Here we indentify a space X(\mathbb{C}), for instance L^2(\Omega, \mathbb{C}) or \mathbb{C}^n, with the product space X(\mathbb{R})^2 using the bijective mapping

E(f) = \big( \Re(f),\, \Im(f) \big).

This purely geometric view is the practically more relevant one since it allows to simply adopt all rules for real spaces in the complex case. It is endorsed in ODL unless otherwise stated.

2. Complex derivative

The complex derivative is a notion from complex analysis that has vastly more far-reaching consequences than differentiability of real and imaginary parts separately. Since complex differentiable functions are automatically infinitely many times differetiable, this derivative notion strongly restricts the class of functions to which its rules can be applied, thereby limiting the usefulness for our purposes.

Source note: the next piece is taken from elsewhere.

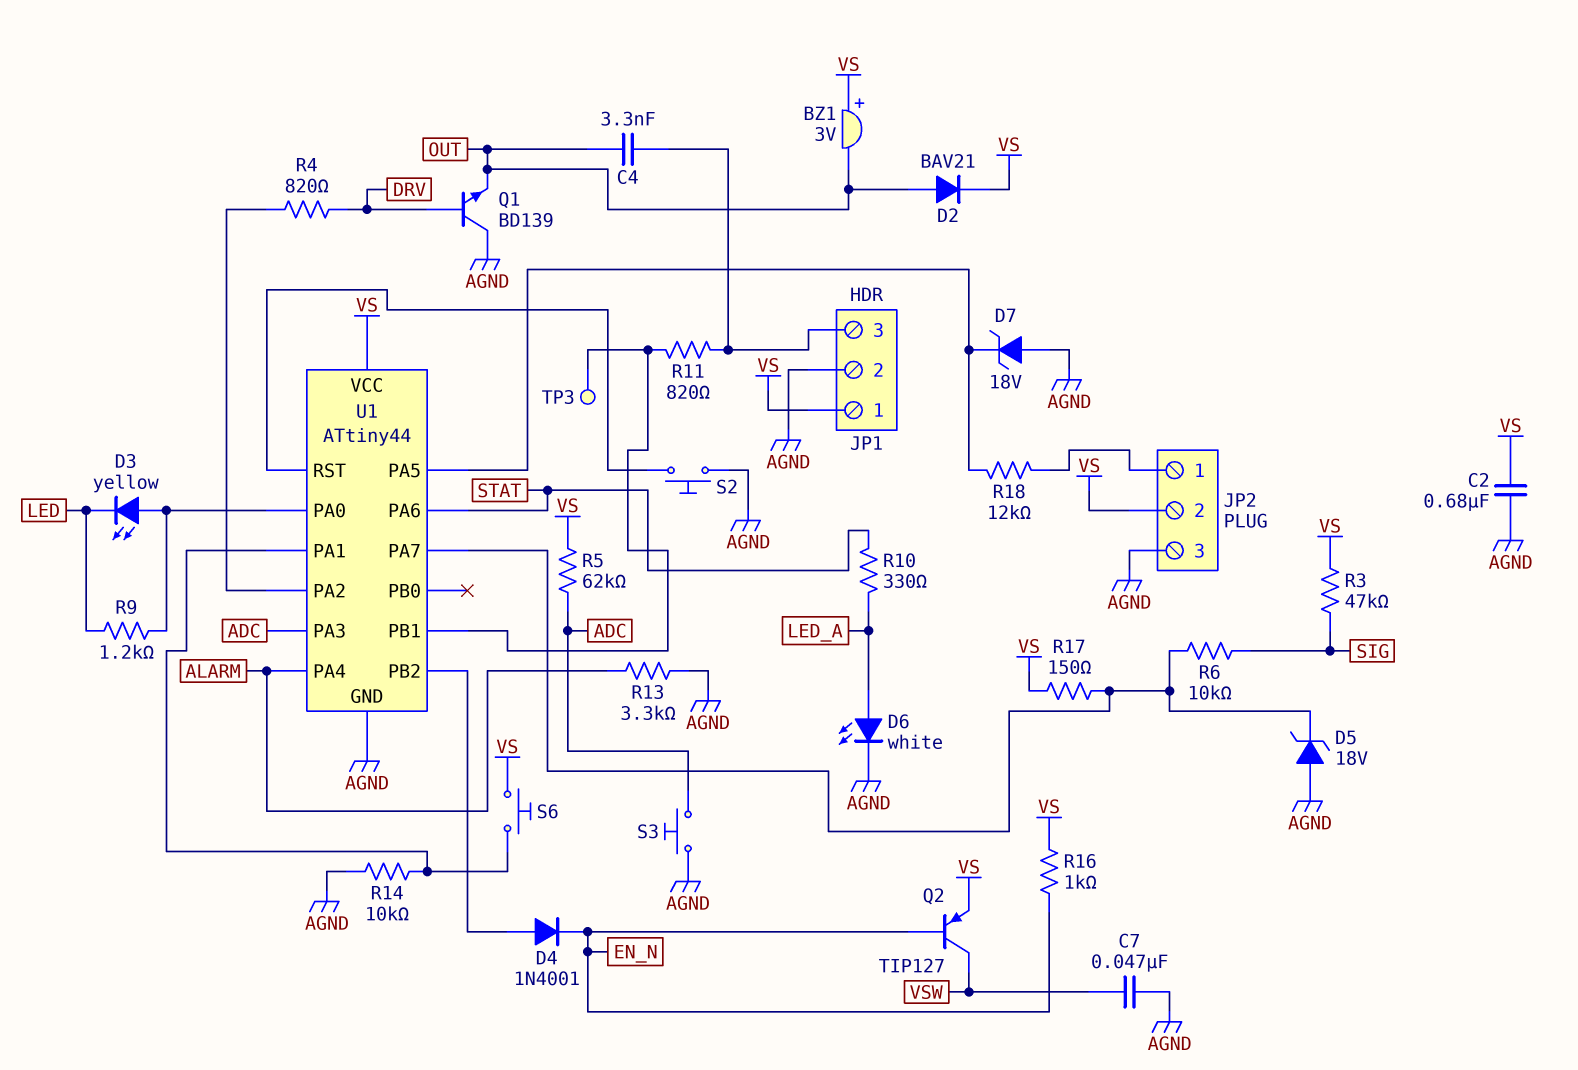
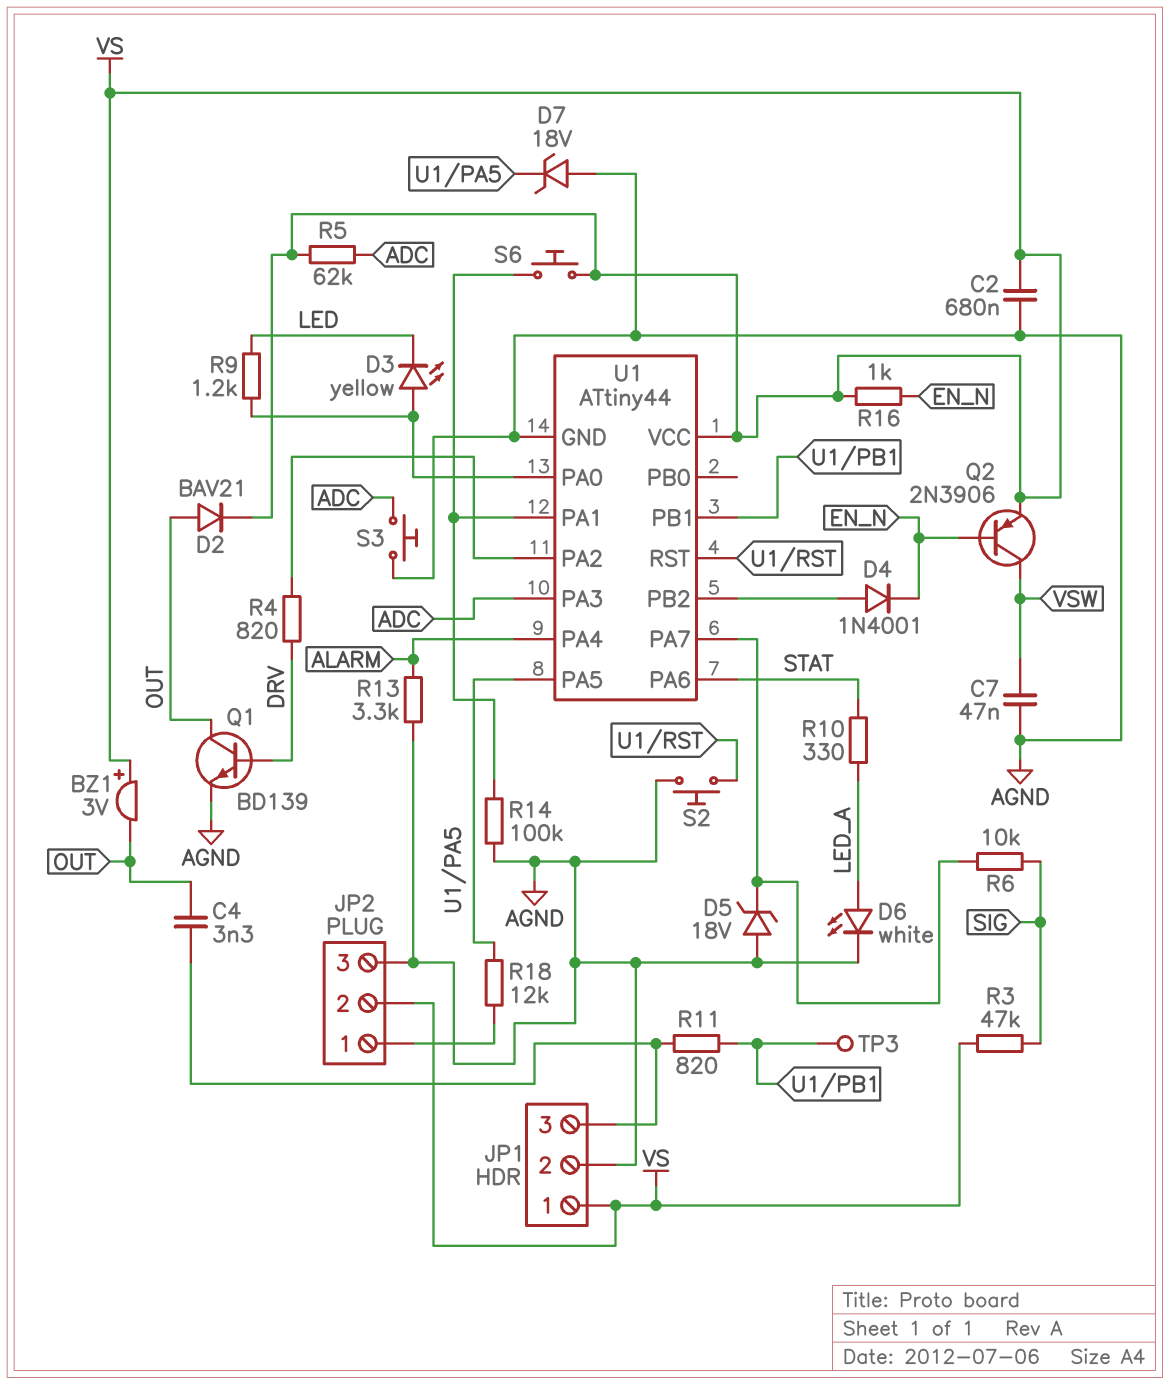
Q1: NPN BD139 (B DRV, C AGND, E OUT) -> NPN BD139 (B DRV, C OUT, E AGND)
Q2: PNP TIP127 (B EN_N, C VSW, E VS) -> PNP 2N3906 (B EN_N, C VSW, E VS)
R14: 10k (AGND, U1/PA1) -> 100k (AGND, U1/PA1)
R17: 150 (U1/PA7, VS) -> none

For instance, the Gâteaux derivative of an operator f between complex spaces would be defined as

f'(x)(y) = \lim_{z \to 0} z^{-1} \big( f(x + zy) - f(x) \big),

with the difference that here, the limit z \to 0 is understood as going along arbitrary curves in the complex plane that end up at 0. This definition is both harder to calculate explicitly and harder to approximate numerically.

Complex <-> Real mappings

Some operators are defined as mapping from a complex space to a real space, or vice versa. Typical examples are the real-to-complex Fourier transform, or taking the real part of a function or vector. Such operators are somewhat corner cases of functional analysis that are not well covered in the literature.

A peculiar issue with this setup is that linearity in domain and range have to be checked with different sets of scalars. In particular, testing linearity with complex scalars is invalid in real spaces, such that these kinds of operators can never be formally complex-linear, only linear in the sense of identifying a complex number with a 2-vector of real numbers.

Another issue is adjointness: When defining the adjoint with respect to the \mathbb{C} = \mathbb{R}^2 identification, “lossy” operators do not satisfy the adjoint condition fully. For instance, the real part operator \Re: L^2(\Omega, \mathbb{C}) \to L^2(\Omega, \mathbb{R}) can be rewritten as a projection operator

\Re: L^2(\Omega, \mathbb{R})^2 \to L^2(\Omega, \mathbb{R}), \quad
\Re(f) = f_1,

and as such it is linear and has the adjoint \Re^*(g) = (g, 0). However, when transferring this back to the complex interpretation, we get

\langle \Re(f),\, g\rangle_{L^2(\Omega, \mathbb{R})} = \int \Re(f)(x)\, g(x)\, \mathrm{d}x


\langle f,\, \Re^*(g)\rangle_{L^2(\Omega, \mathbb{C})} = \int \big[ \Re(f)(x)\, g(x) + \mathrm{i}\,\Im(f)(x)\, g(x) \big] \, \mathrm{d}x.

Therefore, ODL takes the following pragmatic approach for complex <-> real operators:

  • Derivatives are taken in the real sense. Linearity is set to True for an operator A: X \to Y if A'(x) = A for all x\in X. This property can be used to optimize calculations with derivatives, since the derivative operator does not depend on the point. Linearity in the sense of complex vector spaces is currently not reflected by any flag in ODL.

  • Even for formally non-linear derivative operators, an adjoint can be defined, which will not be complex-linear, either. It satisfies the adjointness test only when comparing real-valued inner products.